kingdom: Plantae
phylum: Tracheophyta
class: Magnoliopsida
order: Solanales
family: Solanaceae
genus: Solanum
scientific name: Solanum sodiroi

==

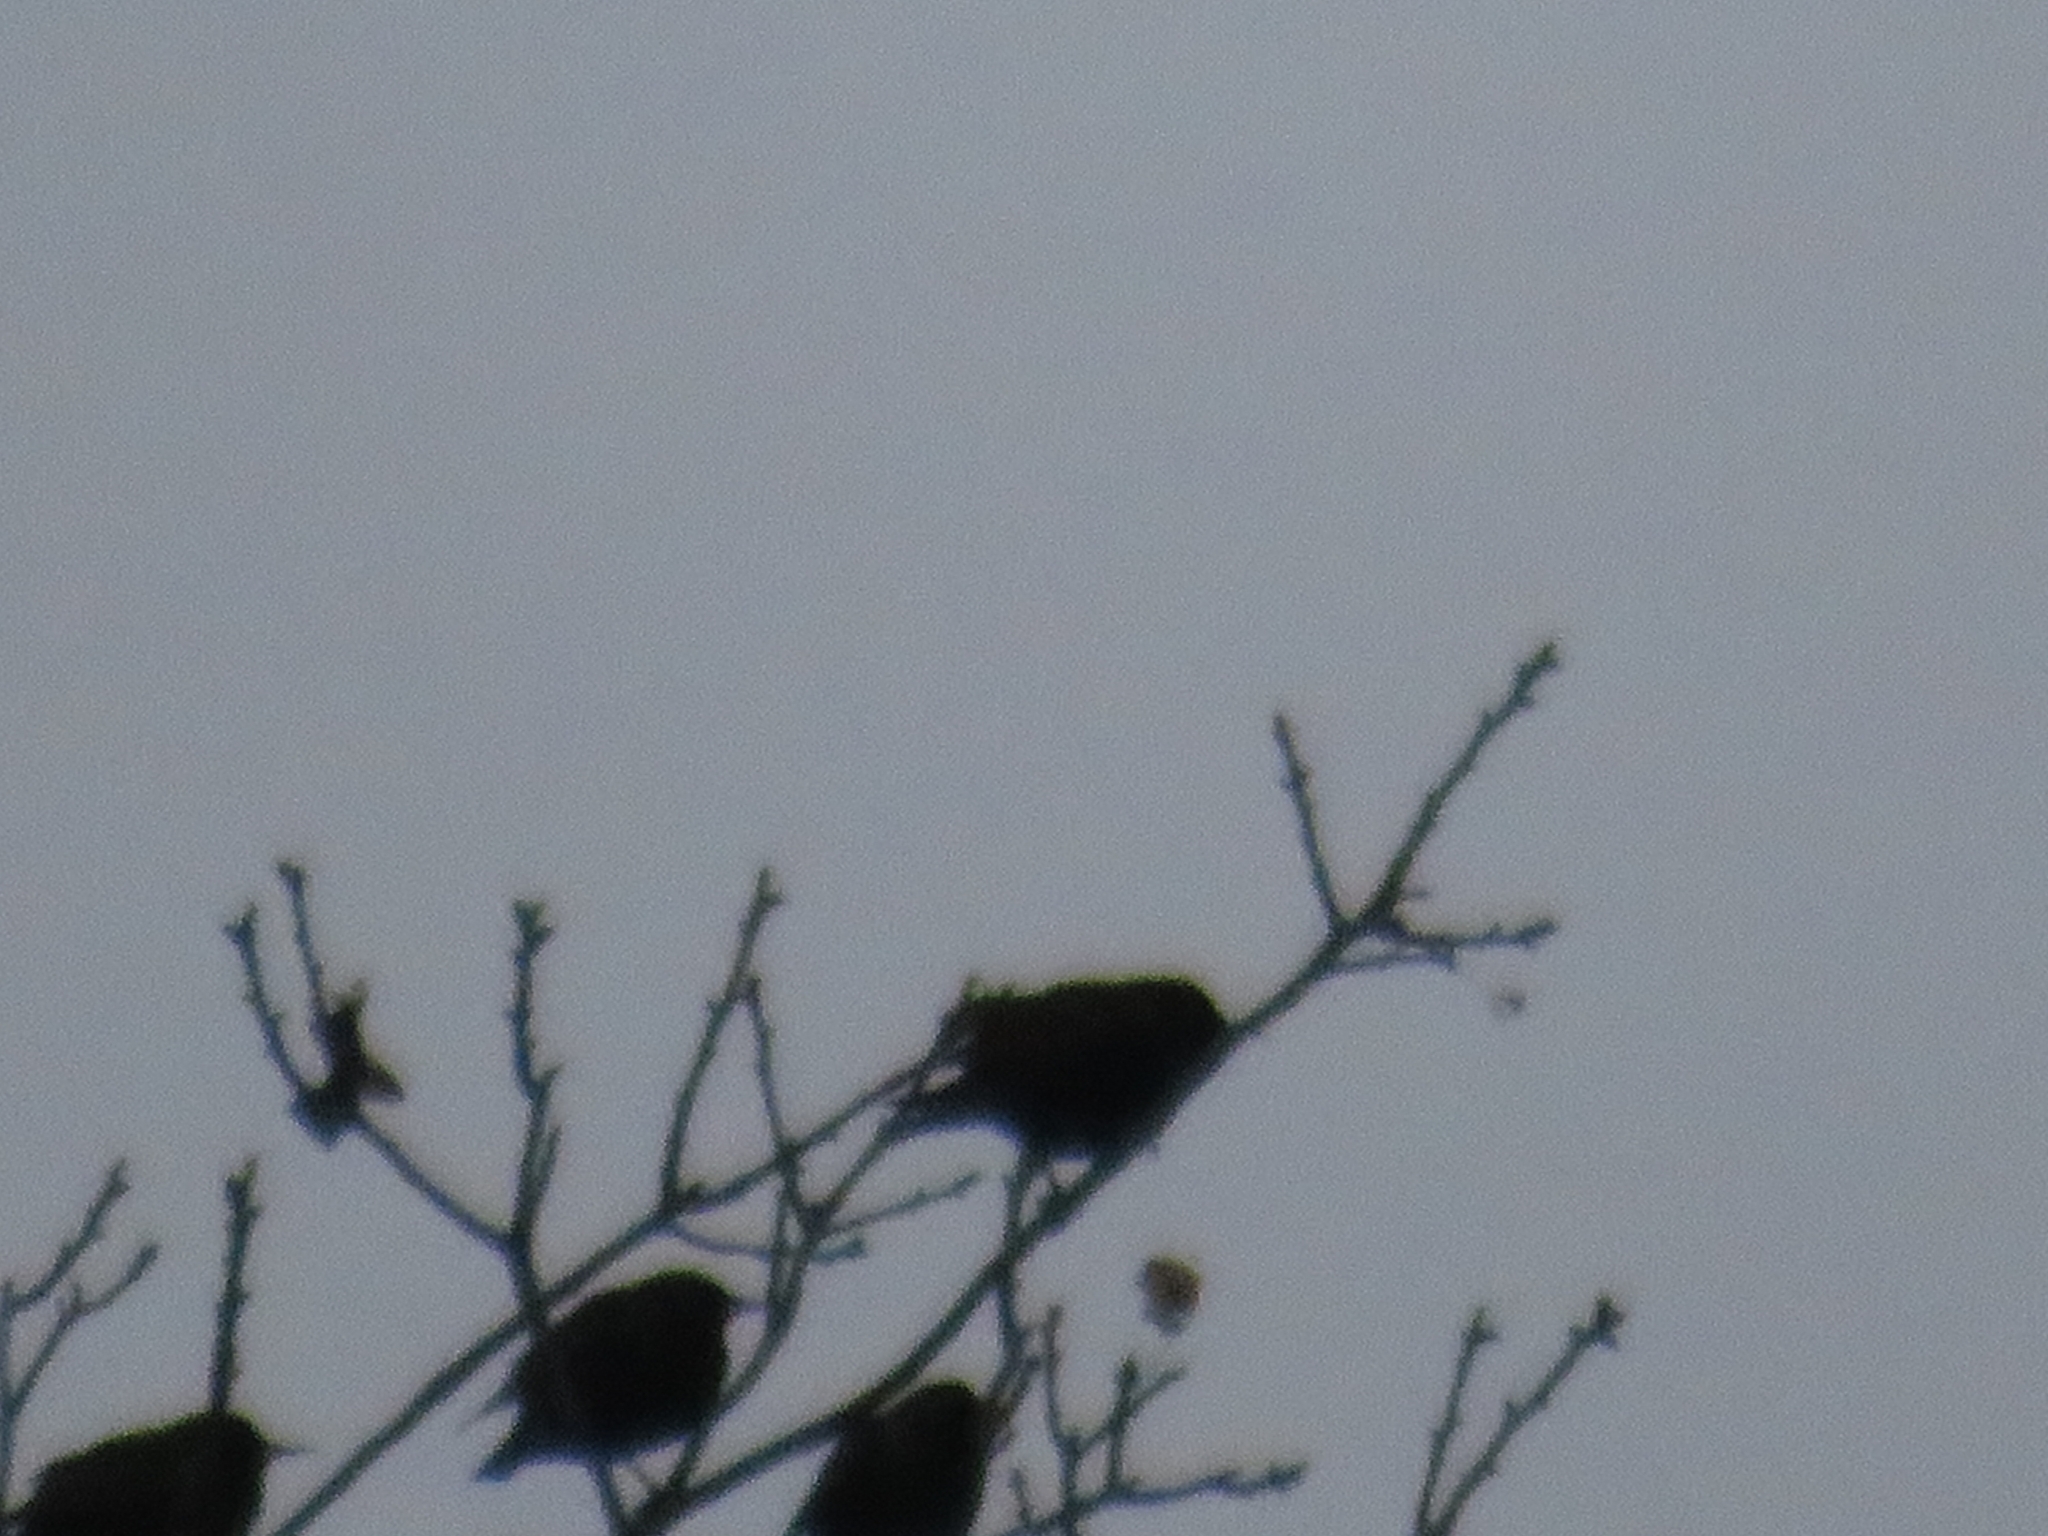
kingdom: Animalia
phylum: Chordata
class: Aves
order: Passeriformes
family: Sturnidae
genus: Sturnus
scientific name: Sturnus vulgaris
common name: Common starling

--

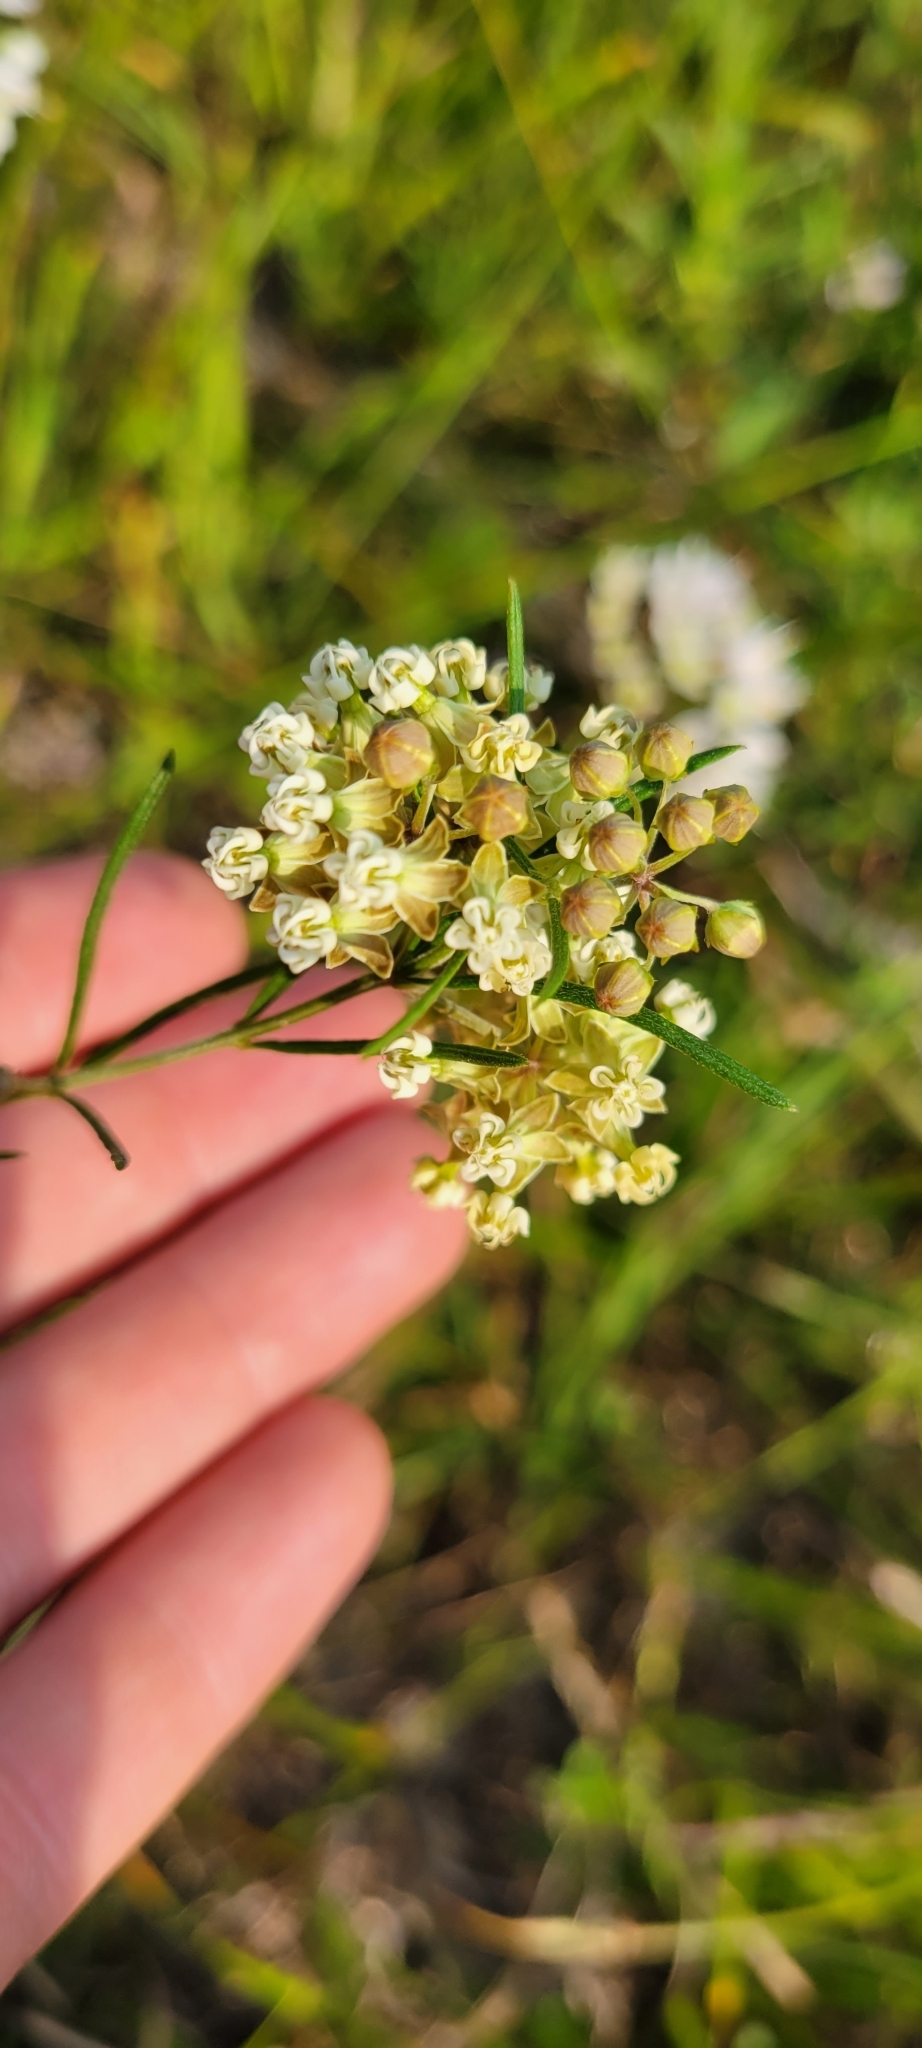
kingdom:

To do
Please render the lines between the one holding "phylum: Chordata" and the one holding "scientific name: Sturnus vulgaris", inclusive, as a JSON list of strings, one string per line, leaving out any blank lines.

Worked answer
[
  "phylum: Chordata",
  "class: Aves",
  "order: Passeriformes",
  "family: Sturnidae",
  "genus: Sturnus",
  "scientific name: Sturnus vulgaris"
]